The day care owner was "acting hysterical," according to police and court documents obtained by the St. Louis Post-Dispatch , and told investigators the child rolled onto her stomach and stopped breathing. Law enforcement documents say officers smelled alcohol on the owner's breath and found an empty wine box in the trash.

The woman has not been arrested or charged.

The documents also described how officers allegedly found children restrained in playpens throughout the house.

According to the documents, police said there were children in the living room when they arrived. The woman initially told officers there was only one other child, on the second floor. Officers found that child in a playpen with a blanket on top, with heavy plastic shelving over the blanket to "keep the child from escaping," the documents said.
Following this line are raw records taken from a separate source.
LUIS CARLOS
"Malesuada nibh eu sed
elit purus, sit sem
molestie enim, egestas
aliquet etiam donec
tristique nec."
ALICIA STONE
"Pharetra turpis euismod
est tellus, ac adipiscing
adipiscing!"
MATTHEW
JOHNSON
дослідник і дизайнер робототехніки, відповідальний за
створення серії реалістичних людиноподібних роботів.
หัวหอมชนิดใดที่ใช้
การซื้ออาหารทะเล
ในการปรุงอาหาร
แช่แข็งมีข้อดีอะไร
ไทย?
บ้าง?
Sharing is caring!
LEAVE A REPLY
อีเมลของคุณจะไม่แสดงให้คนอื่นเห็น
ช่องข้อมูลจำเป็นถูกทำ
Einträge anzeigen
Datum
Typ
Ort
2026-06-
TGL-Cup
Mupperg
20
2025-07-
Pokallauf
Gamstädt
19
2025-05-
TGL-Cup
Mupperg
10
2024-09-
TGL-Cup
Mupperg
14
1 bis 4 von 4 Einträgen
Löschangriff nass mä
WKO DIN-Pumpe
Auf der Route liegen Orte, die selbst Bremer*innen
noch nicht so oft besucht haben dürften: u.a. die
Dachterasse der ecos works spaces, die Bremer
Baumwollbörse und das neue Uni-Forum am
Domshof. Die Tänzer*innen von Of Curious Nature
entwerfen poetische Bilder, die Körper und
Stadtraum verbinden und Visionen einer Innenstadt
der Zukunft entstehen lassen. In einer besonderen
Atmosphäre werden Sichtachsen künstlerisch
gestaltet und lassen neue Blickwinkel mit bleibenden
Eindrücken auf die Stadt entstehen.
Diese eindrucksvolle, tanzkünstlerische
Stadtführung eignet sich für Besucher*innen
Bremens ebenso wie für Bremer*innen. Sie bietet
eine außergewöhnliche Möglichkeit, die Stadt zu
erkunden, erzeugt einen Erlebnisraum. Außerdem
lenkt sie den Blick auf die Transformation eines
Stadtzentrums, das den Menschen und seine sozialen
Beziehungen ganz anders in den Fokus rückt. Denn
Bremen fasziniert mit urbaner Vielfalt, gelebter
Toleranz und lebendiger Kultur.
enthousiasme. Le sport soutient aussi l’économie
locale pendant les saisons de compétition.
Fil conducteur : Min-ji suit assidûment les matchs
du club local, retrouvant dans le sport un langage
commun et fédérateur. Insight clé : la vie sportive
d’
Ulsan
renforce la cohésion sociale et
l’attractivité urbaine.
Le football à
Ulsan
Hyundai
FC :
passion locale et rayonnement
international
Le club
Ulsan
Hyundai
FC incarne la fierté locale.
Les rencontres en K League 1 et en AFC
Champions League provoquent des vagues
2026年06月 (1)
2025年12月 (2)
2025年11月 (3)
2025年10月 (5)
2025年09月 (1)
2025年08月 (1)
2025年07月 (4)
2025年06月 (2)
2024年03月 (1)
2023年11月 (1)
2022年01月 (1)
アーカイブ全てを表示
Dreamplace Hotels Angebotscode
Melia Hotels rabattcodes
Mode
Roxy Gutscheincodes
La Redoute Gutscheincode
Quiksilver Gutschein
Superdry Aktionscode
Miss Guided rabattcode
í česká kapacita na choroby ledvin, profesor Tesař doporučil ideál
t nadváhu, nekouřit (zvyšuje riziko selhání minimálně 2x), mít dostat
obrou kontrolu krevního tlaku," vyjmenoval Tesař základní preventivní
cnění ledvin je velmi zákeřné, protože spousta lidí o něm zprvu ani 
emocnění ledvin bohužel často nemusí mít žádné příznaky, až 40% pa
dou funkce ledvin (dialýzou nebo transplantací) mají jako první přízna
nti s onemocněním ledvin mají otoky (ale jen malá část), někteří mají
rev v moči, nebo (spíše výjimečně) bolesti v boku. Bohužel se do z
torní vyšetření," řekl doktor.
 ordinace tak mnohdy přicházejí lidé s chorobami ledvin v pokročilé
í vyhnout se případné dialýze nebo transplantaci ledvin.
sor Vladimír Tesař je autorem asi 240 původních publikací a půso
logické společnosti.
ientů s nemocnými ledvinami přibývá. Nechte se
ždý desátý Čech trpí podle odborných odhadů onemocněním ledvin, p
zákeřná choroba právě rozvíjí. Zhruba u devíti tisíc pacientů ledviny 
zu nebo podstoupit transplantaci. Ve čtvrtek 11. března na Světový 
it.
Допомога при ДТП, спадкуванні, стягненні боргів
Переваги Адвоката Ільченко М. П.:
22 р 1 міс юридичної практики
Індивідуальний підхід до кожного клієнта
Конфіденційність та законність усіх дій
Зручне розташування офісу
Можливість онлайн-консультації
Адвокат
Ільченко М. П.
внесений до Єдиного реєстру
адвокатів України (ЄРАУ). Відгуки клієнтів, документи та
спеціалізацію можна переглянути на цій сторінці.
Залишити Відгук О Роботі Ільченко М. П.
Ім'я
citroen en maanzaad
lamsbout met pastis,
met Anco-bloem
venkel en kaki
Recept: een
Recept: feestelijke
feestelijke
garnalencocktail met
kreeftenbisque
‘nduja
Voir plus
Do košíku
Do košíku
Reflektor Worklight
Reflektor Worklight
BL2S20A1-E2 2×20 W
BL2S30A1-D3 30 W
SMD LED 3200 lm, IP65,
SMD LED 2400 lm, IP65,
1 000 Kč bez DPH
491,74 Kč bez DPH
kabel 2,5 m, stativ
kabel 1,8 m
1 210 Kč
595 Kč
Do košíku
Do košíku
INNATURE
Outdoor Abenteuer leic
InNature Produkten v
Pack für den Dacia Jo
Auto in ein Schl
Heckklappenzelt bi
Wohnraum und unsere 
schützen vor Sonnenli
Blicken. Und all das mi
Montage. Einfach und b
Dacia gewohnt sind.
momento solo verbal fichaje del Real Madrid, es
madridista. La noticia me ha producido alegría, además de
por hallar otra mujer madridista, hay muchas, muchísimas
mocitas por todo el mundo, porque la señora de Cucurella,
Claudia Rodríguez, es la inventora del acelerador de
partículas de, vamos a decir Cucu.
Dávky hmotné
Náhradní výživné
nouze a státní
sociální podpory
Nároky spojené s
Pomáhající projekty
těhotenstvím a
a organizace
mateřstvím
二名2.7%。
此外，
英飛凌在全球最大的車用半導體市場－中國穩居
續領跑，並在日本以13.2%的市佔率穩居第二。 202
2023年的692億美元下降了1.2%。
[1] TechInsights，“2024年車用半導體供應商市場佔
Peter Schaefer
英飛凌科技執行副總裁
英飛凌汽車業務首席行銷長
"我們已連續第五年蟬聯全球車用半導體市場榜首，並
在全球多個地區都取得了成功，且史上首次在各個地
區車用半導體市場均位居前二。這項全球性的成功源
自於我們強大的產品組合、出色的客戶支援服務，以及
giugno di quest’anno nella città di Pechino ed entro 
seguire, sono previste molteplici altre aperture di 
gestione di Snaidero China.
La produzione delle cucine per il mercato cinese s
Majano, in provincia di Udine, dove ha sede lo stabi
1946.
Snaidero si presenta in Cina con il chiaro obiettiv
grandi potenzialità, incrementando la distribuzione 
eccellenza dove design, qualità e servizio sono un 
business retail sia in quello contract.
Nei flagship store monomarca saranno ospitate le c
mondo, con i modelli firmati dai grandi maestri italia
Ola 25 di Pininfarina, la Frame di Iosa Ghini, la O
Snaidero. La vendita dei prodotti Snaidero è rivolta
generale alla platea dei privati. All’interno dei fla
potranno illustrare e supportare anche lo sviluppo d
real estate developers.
The woman then said another child was in a closet. Police found a male toddler in a playpen in the closet with hanging clothes.

The woman then revealed yet another child was in the basement. Documents say officers found a female toddler in a playpen with a blanket and shelving on top.

As officers were handcuffing the woman, they heard a noise, and found yet another toddler, a boy, in a closed, dark room with shelving and crates on top of a blanket keeping the child in, the documents said.

The day care has closed and the owner told a Post-Dispatch reporter she's moving. She said police mischaracterized conditions inside the home.

The owner said she put shelving on the playpens only to keep the children from climbing out when they awoke from naps, and to keep them from waking the other children. As soon as they would wake up, she said, they would call to her and she would go get them, she said.

The infant had just begun to flip onto her stomach the day of her death, and she texted the girl's parents to alert them, the woman said. She said she called 911 as soon as she realized the girl was not breathing, and tried to perform CPR.

The woman said she rarely drinks, but did the night before the baby's death. She does not know the result of the blood test.

"I love my babies. I love my babies. I love my babies so much," she said.